### Data records

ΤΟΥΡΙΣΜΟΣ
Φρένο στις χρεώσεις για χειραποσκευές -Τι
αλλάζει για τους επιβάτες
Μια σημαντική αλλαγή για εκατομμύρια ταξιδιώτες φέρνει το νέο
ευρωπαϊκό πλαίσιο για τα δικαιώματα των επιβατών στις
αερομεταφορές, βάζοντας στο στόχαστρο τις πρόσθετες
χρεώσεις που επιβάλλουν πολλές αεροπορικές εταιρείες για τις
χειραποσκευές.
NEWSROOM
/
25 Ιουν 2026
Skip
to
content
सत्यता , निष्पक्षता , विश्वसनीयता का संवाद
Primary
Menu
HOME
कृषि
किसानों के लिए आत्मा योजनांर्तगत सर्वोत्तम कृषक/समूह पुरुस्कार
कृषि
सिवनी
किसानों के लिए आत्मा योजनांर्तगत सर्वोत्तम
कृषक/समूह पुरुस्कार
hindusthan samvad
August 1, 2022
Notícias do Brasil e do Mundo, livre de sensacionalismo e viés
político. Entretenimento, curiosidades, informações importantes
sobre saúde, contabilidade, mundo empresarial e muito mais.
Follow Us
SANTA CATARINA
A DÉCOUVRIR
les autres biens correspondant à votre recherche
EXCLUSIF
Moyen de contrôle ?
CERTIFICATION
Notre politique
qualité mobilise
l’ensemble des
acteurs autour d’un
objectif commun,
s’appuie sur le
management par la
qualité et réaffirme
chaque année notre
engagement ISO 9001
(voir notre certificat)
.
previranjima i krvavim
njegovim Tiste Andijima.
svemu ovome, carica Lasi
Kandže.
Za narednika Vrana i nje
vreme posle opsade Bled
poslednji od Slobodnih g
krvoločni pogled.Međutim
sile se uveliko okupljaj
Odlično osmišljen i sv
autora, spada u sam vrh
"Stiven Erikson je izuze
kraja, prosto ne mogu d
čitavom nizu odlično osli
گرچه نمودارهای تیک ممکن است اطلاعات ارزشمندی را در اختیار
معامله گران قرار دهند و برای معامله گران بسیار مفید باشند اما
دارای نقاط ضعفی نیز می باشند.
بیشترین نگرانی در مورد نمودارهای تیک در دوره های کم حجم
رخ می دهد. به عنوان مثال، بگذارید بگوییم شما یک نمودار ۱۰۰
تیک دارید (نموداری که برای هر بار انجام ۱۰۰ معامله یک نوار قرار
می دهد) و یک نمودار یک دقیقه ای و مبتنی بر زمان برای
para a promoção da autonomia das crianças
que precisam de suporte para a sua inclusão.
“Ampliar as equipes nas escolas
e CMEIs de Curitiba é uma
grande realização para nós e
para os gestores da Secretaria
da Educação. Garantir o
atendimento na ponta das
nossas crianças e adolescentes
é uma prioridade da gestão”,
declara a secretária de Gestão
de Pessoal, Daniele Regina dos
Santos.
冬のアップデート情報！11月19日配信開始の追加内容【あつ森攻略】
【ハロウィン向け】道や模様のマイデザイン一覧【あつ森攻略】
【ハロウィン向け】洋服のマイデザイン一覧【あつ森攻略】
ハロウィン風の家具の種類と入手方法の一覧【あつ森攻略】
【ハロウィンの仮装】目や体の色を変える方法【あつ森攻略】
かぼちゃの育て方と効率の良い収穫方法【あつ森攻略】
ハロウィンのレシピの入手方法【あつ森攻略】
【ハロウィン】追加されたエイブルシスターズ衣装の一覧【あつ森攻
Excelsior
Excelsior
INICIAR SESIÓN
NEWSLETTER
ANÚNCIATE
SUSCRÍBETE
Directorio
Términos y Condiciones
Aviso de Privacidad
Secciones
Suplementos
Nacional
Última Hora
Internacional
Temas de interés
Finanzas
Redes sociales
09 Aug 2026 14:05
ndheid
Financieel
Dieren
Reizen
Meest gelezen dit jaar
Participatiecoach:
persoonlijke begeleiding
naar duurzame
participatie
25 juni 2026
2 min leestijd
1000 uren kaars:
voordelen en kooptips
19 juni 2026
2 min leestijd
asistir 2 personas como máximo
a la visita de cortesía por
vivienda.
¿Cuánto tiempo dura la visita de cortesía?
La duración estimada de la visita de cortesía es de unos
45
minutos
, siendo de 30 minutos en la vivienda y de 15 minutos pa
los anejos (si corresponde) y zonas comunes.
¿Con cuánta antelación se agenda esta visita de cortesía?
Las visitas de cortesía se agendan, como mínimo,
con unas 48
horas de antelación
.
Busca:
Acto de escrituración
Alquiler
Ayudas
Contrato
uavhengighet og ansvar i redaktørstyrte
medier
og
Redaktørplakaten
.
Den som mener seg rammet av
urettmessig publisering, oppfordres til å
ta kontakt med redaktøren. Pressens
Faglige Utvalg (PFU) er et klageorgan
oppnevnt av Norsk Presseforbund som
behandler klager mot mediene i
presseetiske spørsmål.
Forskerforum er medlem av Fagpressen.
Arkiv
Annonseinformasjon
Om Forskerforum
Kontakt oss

######

▶ Work order: Would you please transcribe the lines above exactly, starting with the first line of the material and ending with the line that has "αερομεταφορές, βάζοντας στο"?

▶ Expected output:
ΤΟΥΡΙΣΜΟΣ
Φρένο στις χρεώσεις για χειραποσκευές -Τι
αλλάζει για τους επιβάτες
Μια σημαντική αλλαγή για εκατομμύρια ταξιδιώτες φέρνει το νέο
ευρωπαϊκό πλαίσιο για τα δικαιώματα των επιβατών στις
αερομεταφορές, βάζοντας στο στόχαστρο τις πρόσθετες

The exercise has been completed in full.